I’ll probably get disagree points, but wanted to share my reaction: I honestly don’t mind the AI’s output. I read it all and think it’s just an elaboration of what you said. The only problem I noticed is it is too long.
Then again, I’m not an amazing writer, and my critical skills aren’t so great for critiquing style. I will admit I rarely use assistance, because I have a tight set of points I want to include, and explaining them all to the AI is almost the same as writing the post itself.
Awesome ideas! These ideas are some of the things missing for LLMs to have economic impact. Companies expected them to just automate certain jobs, but that’s an all or nothing solution that’s never worked historically (until it eventually does, but we’re not there yet).
One idea I thought of when reading Scott Aaronson’s Reading Burden (https://scottaaronson.blog/?p=8217), is that people with interesting opinions and with somewhat of a public presence, have a TON of reading to do, not just to keep up with current events, but to observe people’s reactions and see the trend in ideas in response to events. Perhaps this can be improved with LLMs:
Give the model a collection of your writings and latest opinions. Have it scour online posts and their comments from your favorite sources. Each post + comments section is one input, so we need longer context. Look for opportunities to share your viewpoint.

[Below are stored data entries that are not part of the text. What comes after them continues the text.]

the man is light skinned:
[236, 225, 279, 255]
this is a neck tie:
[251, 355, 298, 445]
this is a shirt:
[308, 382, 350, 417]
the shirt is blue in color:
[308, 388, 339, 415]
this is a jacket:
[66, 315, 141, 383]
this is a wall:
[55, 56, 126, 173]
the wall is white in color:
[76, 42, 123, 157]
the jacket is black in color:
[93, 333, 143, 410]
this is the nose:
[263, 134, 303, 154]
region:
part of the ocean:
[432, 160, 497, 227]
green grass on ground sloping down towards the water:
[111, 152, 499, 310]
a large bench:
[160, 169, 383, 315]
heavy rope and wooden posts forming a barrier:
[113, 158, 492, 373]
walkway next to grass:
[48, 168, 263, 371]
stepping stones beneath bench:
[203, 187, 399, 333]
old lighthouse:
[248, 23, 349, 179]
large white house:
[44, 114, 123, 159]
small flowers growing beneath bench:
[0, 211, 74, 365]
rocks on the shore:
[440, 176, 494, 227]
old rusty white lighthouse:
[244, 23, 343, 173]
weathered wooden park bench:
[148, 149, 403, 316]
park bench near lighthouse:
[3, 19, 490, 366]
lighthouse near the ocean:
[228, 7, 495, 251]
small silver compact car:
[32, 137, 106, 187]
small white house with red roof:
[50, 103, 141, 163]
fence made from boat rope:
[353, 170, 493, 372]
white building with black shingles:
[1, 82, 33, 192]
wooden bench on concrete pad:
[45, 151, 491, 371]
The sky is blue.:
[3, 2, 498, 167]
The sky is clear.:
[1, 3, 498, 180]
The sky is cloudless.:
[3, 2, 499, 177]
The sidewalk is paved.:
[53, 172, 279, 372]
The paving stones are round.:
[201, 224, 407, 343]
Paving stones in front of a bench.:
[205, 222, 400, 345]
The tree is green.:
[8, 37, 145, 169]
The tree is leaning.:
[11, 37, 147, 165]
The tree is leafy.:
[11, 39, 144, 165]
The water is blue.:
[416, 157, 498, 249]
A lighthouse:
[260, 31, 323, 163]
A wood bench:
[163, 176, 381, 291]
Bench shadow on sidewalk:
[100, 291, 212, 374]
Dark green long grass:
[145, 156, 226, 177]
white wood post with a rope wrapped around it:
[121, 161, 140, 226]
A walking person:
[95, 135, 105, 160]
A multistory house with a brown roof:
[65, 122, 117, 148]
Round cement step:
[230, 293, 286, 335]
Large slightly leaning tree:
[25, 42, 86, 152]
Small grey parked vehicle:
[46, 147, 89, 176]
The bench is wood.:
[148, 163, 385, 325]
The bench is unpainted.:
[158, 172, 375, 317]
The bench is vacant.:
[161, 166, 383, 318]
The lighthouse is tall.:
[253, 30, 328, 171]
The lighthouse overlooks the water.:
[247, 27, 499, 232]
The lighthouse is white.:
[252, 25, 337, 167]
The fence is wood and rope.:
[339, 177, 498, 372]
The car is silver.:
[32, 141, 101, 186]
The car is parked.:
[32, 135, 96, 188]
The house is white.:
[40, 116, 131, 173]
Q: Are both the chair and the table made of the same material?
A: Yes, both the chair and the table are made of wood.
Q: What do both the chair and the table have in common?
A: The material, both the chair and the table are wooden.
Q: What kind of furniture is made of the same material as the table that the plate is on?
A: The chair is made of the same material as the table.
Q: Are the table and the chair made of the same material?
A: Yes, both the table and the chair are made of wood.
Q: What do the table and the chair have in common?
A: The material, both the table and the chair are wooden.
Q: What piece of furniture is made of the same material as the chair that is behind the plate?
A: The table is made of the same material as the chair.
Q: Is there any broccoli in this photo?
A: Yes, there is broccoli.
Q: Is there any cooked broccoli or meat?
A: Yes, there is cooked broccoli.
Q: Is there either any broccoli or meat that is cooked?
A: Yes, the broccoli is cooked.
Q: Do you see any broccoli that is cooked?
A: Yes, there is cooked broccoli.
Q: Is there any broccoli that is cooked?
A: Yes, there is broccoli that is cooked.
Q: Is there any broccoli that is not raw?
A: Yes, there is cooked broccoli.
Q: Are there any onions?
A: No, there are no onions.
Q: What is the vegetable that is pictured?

Report whether your viewpoint has already been shared or refuted, or if there are points not considered in your writings. If nothing, save yourself the effort! If something, highlight the important bits.
Might be too many LLM calls depending on the sources, obviously a retrieval stage is in order. Or that bit can be done manually, we seem pretty good at finding handfuls of interesting sounding articles, and do this anyway during procrastination.